To improve the reliability and repeatability of expert opinions, we propose that all forensic medical practitioners should have an arsenal of various approaches to establish causation at their disposal in daily practice. This is not to say that all causal determinations require an added layer of complexity to increase their validity. In obvious cases (e.g. cause of death after a decapitation injury) common sense is a sufficient basis for a causal determination since it is incompatible with life. In more complex cases (e.g. blunt head trauma in an elderly individual with evidence of myocardial infarction and alcohol intoxication) a more robust and detailed approach is necessary in order to minimize the impact of speculation on a causal conclusion [70]. Because of a lack of tangibility inherent in causal analysis, even the term “cause” can have inconsistent meaning when used by different practitioners examining the same evidence. If a forensic medical practitioner concludes that “the cause of death was X”, is it meant that without X the death would not have occurred? Or that only once X was combined with Y and Z that X became a “cause” of death. Does the latter opinion mean that X by itself could not have caused the death, or that X, Y and Z were all independent explanatory causes for the death? In the example given above for the complex causation scenario, one expert may choose the head trauma as the cause of death, while another expert may choose the myocardial infarction, and a third expert may choose all three acting in concert. In other words, A causes B, if the probability of B given A is higher than the probability of B in the absence of A (everything else being constant) [15]. This causal inference based on counterfactual probability is suitable for use and readily applicable in legal proceedings because (1) it acknowledges the fact that a 100% degree of certainty for causality is unachievable, (2) it allows multiple causation (because a condition must only raise the probability of an event and does not have to be a sufficient cause for it, i.e. it is a contributory cause), (3) based on the ‘but-for’ concept, i.e. without the cause the outcome would not have occurred at all or at that particular time, and (4) it can be expressed as a probability of causation (PC) which can be calculated using epidemiological data from a population that is comparable to the affected individual [57, 71].
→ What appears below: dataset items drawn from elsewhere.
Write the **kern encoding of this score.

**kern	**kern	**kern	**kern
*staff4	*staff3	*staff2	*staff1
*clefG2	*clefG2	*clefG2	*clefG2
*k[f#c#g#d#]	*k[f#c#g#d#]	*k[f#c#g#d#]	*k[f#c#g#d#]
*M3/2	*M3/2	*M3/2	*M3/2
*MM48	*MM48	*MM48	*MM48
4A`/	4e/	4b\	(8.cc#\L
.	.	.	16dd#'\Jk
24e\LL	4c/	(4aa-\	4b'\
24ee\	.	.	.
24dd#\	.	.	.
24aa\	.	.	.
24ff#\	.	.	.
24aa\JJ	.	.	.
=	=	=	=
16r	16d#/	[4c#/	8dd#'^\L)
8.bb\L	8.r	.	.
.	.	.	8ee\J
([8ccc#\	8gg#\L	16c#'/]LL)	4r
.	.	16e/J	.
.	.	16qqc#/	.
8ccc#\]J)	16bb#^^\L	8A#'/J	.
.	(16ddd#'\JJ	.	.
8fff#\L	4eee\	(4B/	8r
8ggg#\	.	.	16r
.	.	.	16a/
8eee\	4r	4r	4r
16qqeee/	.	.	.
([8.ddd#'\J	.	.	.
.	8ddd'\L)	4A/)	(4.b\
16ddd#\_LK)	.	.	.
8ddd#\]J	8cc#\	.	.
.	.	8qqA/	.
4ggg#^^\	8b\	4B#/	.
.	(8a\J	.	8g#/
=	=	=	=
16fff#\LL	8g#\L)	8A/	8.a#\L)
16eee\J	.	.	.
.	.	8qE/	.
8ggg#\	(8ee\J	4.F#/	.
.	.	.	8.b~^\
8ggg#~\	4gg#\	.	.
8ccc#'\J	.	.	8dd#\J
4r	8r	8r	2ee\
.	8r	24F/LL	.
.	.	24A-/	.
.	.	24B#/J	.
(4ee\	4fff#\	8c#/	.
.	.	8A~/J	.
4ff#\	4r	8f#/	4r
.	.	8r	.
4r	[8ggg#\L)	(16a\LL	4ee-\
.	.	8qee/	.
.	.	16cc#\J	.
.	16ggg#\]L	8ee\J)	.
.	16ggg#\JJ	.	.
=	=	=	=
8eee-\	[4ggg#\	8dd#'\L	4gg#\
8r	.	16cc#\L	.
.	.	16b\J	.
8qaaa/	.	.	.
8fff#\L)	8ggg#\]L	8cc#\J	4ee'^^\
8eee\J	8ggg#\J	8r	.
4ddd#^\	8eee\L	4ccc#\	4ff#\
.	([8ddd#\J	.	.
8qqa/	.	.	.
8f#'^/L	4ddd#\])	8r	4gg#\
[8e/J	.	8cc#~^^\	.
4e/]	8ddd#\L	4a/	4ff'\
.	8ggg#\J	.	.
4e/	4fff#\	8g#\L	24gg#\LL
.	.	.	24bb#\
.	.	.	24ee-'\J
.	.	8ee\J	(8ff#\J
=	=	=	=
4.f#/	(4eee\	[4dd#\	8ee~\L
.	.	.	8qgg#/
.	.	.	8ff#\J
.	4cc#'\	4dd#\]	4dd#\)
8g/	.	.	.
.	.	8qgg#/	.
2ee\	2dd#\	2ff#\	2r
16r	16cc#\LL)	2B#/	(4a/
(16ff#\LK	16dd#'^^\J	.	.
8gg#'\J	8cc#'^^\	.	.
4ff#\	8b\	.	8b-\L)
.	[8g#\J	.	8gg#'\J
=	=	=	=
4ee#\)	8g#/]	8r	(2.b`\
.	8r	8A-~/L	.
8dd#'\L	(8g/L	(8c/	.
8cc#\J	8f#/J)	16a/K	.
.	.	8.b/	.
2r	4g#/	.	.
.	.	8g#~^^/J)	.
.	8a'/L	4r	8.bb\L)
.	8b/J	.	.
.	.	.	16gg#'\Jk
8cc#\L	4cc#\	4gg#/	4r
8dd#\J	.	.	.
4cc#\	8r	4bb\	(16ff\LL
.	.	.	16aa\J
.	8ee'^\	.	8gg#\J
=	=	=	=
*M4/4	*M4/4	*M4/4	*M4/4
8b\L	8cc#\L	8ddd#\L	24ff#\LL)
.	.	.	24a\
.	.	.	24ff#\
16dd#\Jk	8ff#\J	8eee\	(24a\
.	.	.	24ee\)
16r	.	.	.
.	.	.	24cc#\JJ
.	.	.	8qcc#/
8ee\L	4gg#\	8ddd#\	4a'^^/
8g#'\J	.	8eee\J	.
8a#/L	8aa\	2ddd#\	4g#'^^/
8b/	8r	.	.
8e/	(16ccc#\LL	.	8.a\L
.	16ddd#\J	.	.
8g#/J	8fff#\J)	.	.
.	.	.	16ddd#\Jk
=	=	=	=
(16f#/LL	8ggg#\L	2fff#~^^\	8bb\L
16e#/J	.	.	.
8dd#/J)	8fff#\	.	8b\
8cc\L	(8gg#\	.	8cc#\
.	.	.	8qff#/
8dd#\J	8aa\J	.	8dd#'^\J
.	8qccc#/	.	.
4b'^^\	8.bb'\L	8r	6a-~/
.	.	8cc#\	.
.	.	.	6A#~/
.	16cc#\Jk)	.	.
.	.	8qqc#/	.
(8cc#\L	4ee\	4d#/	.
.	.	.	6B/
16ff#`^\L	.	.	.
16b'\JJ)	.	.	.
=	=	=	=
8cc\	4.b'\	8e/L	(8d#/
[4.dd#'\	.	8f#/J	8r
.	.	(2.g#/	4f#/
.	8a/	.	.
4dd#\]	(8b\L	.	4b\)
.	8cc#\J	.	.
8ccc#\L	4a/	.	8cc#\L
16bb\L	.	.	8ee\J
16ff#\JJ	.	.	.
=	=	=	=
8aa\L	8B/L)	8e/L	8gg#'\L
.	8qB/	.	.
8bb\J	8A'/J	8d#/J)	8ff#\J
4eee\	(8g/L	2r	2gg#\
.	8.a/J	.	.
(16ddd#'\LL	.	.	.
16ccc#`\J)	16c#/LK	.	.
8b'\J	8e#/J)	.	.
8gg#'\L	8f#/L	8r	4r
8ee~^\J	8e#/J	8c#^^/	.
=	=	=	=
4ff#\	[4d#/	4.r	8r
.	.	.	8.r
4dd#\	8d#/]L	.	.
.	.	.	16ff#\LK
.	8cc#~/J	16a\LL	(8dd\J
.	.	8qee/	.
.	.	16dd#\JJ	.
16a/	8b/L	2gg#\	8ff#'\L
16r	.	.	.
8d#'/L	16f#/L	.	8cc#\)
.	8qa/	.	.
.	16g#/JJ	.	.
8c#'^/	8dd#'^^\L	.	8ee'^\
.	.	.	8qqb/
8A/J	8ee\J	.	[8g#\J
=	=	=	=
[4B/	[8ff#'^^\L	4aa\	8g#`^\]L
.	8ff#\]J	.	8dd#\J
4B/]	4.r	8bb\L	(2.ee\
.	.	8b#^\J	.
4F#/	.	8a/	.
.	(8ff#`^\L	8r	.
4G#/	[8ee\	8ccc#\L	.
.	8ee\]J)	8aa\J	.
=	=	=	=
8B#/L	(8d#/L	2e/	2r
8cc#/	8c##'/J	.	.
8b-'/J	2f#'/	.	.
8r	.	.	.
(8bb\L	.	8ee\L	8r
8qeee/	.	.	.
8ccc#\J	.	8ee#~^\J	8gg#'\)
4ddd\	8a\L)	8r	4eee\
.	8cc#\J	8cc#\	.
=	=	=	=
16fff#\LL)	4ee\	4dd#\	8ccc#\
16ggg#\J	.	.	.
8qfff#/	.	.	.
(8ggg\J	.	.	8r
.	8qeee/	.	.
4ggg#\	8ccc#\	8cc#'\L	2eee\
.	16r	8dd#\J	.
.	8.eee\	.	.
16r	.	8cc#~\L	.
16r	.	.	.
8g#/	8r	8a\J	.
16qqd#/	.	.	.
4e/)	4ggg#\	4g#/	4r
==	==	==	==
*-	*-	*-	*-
Currently, we are developing a causal analysis approach to be used in daily practice which is based on counterfactual inference. We hope that this new approach will provide simple guidance, perform adequately, and be scientifically sound, and yet still be practical and easy enough to communicate to medical laypersons.

Conclusion

Currently, there exist several different approaches to medicolegal causal analysis, ranging from the simple, intuitive approach to complex calculations of the probability of causation based on Bayesian principles. Every approach has its own strengths and limitations, and thus forensic medical practitioners should employ the appropriate approach for different types of cases with varying degrees of complexity.

Key points

  1. 1.

    Causal inference is a routine task in forensic medicine that is distinct from clinical diagnosis.

  2. 2.

    A variety of guides exist for causal inference, with various strengths and limitations.

  3. 3.

    A causal inference approach in forensic medicine is either intuitive or probabilistic.

  4. 4.

    There is no causal inference approach that can be applied universally.

  5. 5.

    Forensic medical practitioners must choose the appropriate approach for each case.